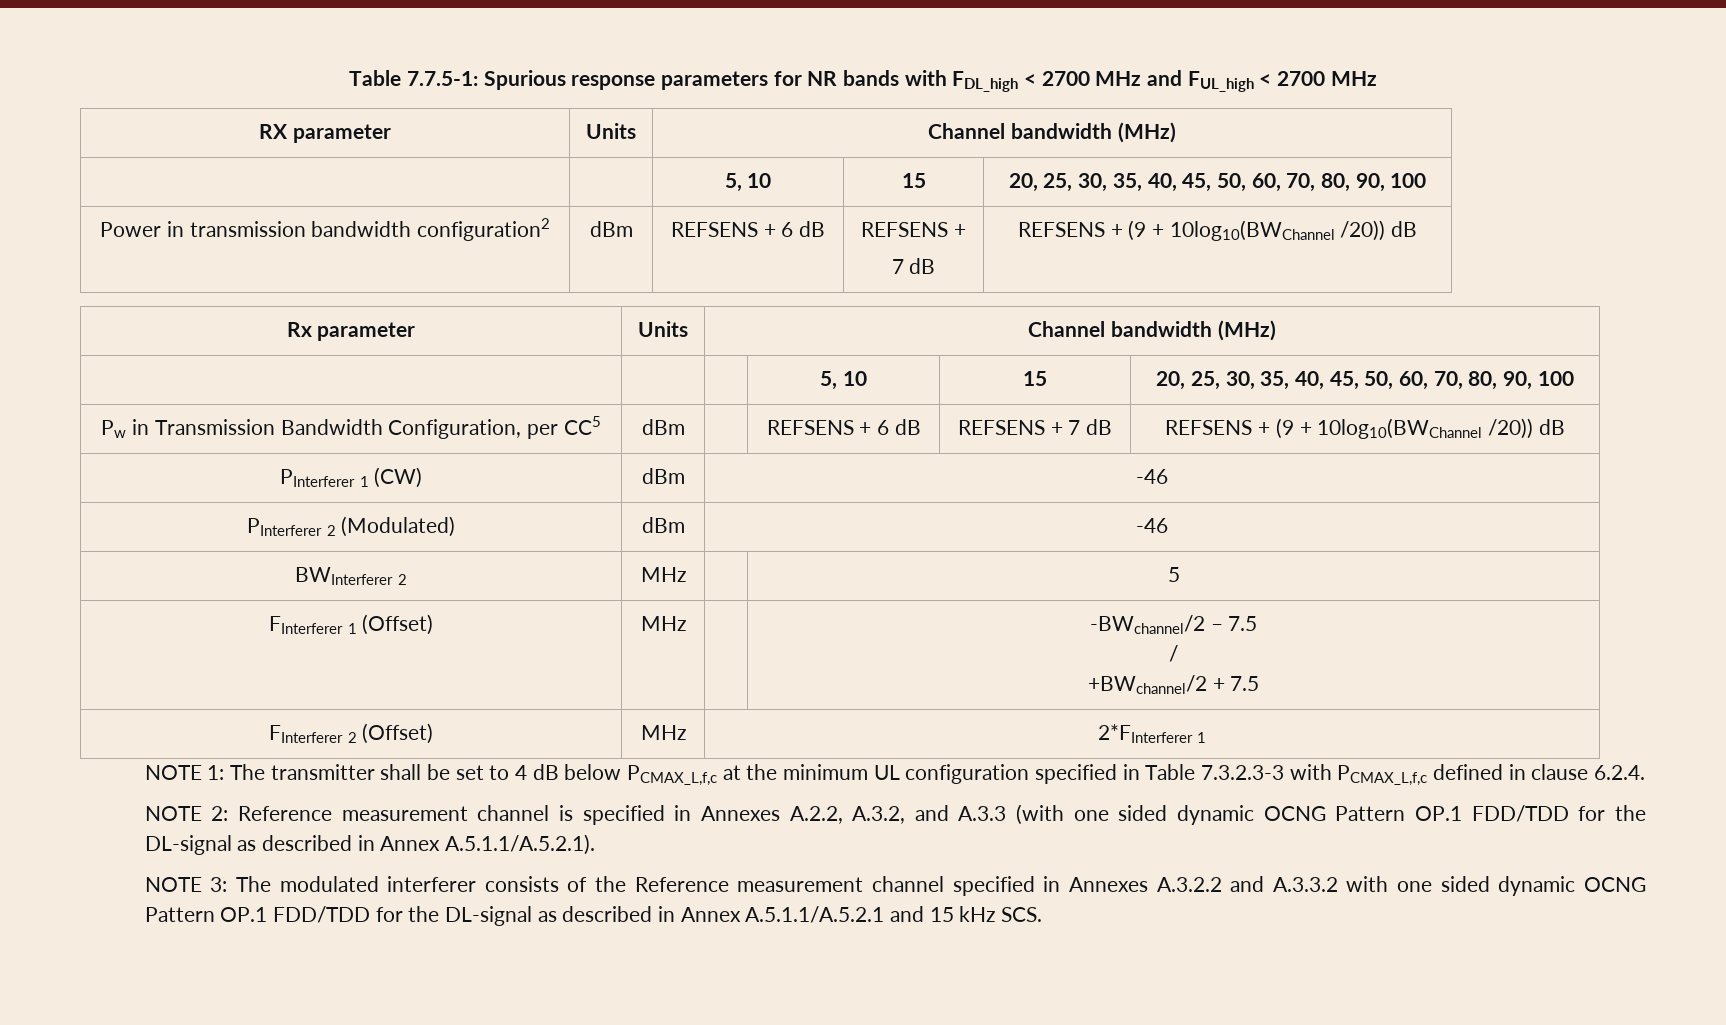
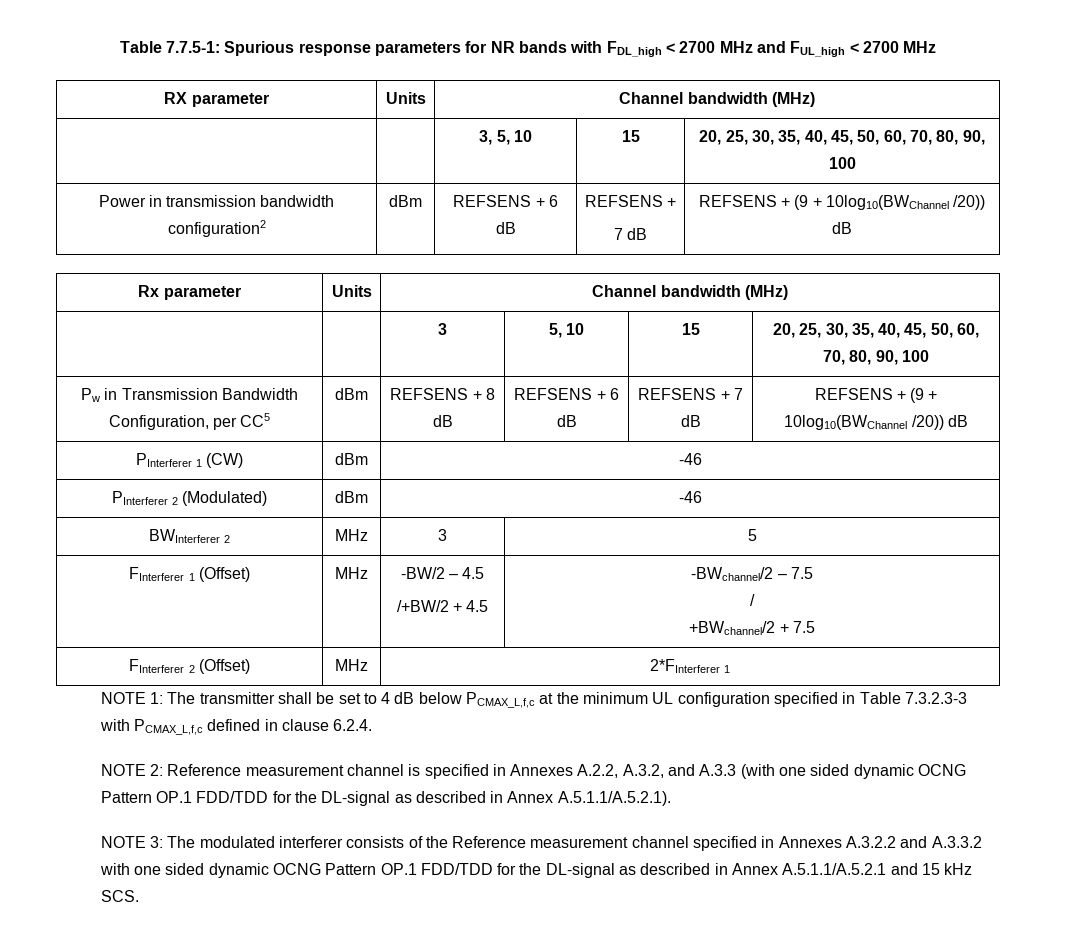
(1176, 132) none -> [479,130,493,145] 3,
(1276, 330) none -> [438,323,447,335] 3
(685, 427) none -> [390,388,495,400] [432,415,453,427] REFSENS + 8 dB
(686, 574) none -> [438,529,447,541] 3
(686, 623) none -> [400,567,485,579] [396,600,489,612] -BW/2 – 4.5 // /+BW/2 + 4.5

...

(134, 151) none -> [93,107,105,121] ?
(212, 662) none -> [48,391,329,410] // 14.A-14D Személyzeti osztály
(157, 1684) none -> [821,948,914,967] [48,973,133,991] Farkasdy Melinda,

...

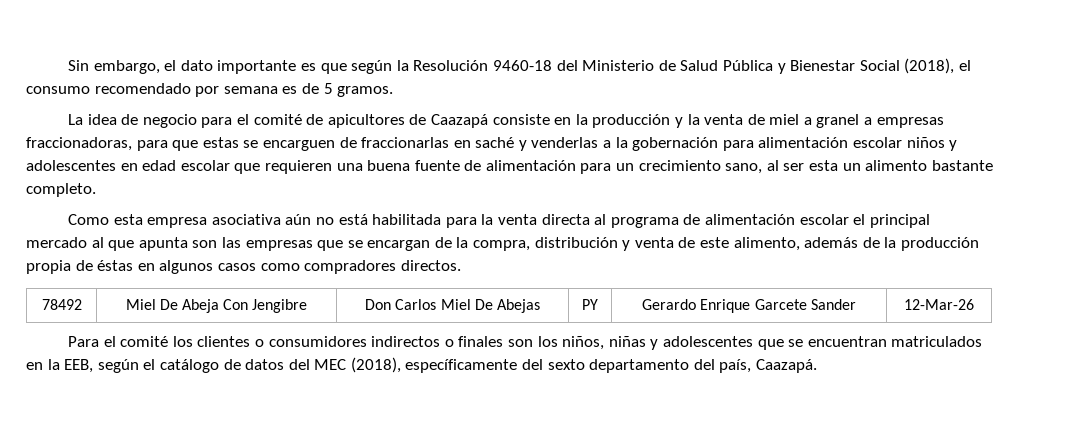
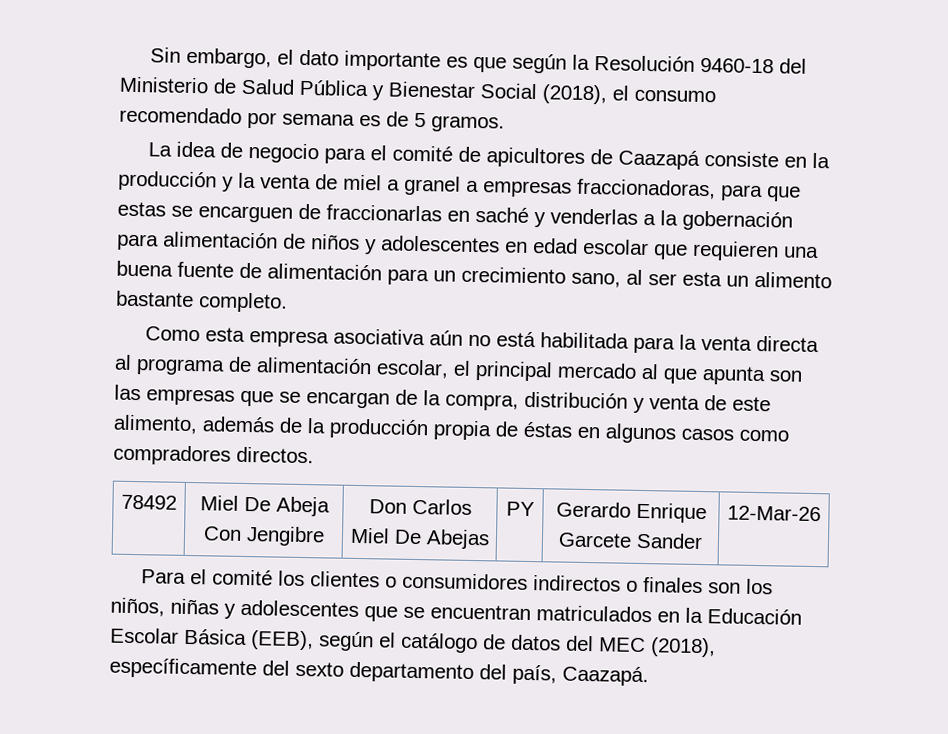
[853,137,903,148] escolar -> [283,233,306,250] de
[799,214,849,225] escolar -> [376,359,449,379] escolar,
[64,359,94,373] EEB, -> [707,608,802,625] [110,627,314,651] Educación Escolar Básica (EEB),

Exercise brief:
Your response should be the lines of the entries above that include the string "none".

Task solution:
(1176, 132) none -> [479,130,493,145] 3,
(1276, 330) none -> [438,323,447,335] 3
(685, 427) none -> [390,388,495,400] [432,415,453,427] REFSENS + 8 dB
(686, 574) none -> [438,529,447,541] 3
(686, 623) none -> [400,567,485,579] [396,600,489,612] -BW/2 – 4.5 // /+BW/2 + 4.5
(134, 151) none -> [93,107,105,121] ?
(212, 662) none -> [48,391,329,410] // 14.A-14D Személyzeti osztály
(157, 1684) none -> [821,948,914,967] [48,973,133,991] Farkasdy Melinda,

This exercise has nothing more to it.